McEnany likes to point out that former president Jimmy Carter was part of the group that reached that determination. Earlier this month, given the pandemic, Carter publicly called for expanded access to mail-in ballots.
Given the point I made at the outset, that what McEnany is tasked with defending doesn’t actually lend itself to viable defense, she worked with what she had. It just wasn’t much.
But it’s not as though she was uncomfortable in that position.

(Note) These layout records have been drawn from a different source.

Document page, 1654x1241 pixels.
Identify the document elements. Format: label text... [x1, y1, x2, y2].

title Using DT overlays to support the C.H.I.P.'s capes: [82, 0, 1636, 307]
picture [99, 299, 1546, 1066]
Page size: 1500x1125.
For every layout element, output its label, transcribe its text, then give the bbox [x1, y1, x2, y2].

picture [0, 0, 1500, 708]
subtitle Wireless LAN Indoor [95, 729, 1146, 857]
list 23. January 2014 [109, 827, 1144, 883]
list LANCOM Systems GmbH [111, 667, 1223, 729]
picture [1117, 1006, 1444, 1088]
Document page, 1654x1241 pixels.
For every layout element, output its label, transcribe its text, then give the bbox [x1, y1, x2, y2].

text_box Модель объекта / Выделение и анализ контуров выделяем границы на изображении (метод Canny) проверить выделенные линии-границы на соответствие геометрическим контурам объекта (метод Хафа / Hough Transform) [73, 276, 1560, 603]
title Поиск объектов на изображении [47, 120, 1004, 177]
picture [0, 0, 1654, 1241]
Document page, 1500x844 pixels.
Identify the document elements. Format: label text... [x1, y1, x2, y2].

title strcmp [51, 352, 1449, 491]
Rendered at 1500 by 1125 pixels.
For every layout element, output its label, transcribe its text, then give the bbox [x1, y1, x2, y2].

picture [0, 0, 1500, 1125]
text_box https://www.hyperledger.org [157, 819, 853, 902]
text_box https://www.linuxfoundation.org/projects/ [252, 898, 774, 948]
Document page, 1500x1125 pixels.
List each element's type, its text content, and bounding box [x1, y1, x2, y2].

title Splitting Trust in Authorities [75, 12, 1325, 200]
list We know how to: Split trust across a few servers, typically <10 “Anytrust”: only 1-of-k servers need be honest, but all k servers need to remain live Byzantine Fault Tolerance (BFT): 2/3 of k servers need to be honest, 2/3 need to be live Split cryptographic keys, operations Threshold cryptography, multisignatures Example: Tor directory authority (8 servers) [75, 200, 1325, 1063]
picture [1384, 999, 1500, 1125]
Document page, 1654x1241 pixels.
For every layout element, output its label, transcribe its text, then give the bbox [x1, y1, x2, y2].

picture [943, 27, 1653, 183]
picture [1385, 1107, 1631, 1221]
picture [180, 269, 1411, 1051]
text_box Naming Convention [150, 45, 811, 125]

McEnany cut her teeth in jousting with the media as a Trump defender on CNN. During the 2016 campaign, she appeared on his least-favorite network on most weeknights, always prepared with talking points and always willing to offer cherry-picked rejoinders to try to win inches of turf in the great trench war that is a cable news panel. It’s this approach that she brings to the briefing room — a cable-news talking head eager to put points on the board for her team — rather than recognizing that her role is to convey accurate information on behalf of the administration.
And, of course, that approach is why Trump thinks she’s doing such a good job.